Hence the critical importance of load shedding at the earliest opportunity, keeping only that which is absolutely essential for the extant circumstances. It's a bit like the air above and the runway behind ... once the amp hours have gone, they can't be prayed back into the system at the time regardless of whichever god to whom you might choose to pray. A real worry are some of the insidious failures which can occur without quite enough alerting to the pilot ...

Day VMC ... ho-hum, perhaps a quick radio call to advise situation and intent and then turn it all off .... dark night IMC .... oh dear. It is to emphasise this concern that we routinely practice flight on standby in sim exercises. There, it all goes black at the appointed time and I am talking about REALLY black. Captain Training only needs one exposure to get the story well and truly fixed in the mind for the next time around. Having said that, generally one can cobble together a recovery in the majority of circumstances providing we can leave the panic thing at home. Might be a tad sweaty at the time.
Sounds like fun! ...but you're quite right there - and being Day VMC for me it was indeed ho-hum, with the instructor calling the tower on the phone and then a quick call on radio closer in (while we could).

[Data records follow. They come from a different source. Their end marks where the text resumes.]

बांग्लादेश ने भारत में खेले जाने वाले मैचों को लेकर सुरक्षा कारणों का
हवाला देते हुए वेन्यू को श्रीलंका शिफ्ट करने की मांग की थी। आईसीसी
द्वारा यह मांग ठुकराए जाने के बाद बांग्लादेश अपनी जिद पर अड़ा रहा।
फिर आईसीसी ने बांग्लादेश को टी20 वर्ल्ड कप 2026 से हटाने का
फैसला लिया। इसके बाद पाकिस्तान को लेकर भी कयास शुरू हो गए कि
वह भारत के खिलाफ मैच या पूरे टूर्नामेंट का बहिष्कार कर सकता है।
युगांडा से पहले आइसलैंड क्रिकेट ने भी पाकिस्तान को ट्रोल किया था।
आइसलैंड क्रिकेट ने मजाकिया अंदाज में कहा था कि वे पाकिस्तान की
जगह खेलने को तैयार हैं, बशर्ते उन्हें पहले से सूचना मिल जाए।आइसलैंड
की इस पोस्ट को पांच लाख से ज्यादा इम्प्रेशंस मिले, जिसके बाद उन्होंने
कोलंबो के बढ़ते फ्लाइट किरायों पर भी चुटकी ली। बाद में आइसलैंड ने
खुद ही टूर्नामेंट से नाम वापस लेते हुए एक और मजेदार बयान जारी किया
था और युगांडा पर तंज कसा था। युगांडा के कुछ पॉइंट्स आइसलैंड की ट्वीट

The real eye-openers for me that day were:
(a) Unless you're willing to shut down your fancy power-hungry PFD&MFD and go straight to standby instruments, the ship's batteries never last as long as you think they will!, and
(b) QF32 Syndrome (constantly acknowledging alarms as you lose various parts of your system) adds quite a bit to the workload of an average GA pilot. Better hope you're not scud-running in marginal weather over tiger country at the time, looking for a safe place to put down.